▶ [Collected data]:
+++

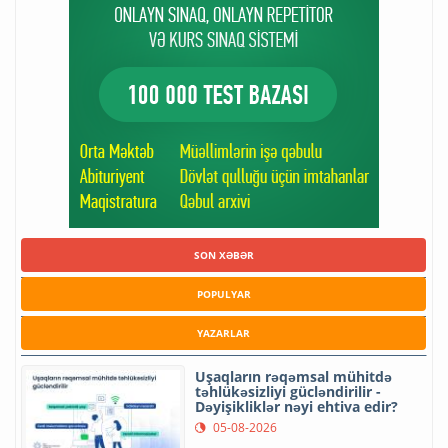
SON XƏBƏR
POPULYAR
YAZARLAR
Uşaqların rəqəmsal mühitdə
təhlükəsizliyi gücləndirilir -
Dəyişikliklər nəyi ehtiva edir?
05-08-2026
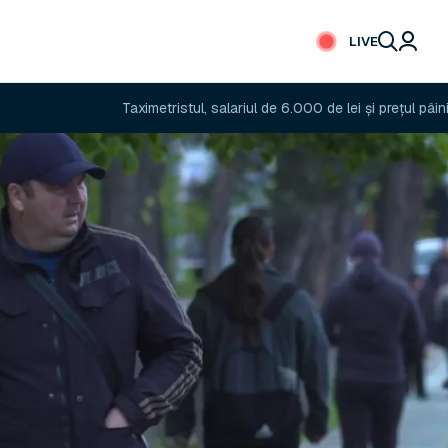
LIVE
Taximetristul, salariul de 6.000 de lei și prețul pâinii
Pa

+++

▶ [HOW TO COMPLETE THIS TASK]: Give back the records above word for word, minus any image they hold.

▶ [RESPONSE FOR THIS EXERCISE]:
SON XƏBƏR
POPULYAR
YAZARLAR
Uşaqların rəqəmsal mühitdə
təhlükəsizliyi gücləndirilir -
Dəyişikliklər nəyi ehtiva edir?
05-08-2026
LIVE
Taximetristul, salariul de 6.000 de lei și prețul pâinii
Pa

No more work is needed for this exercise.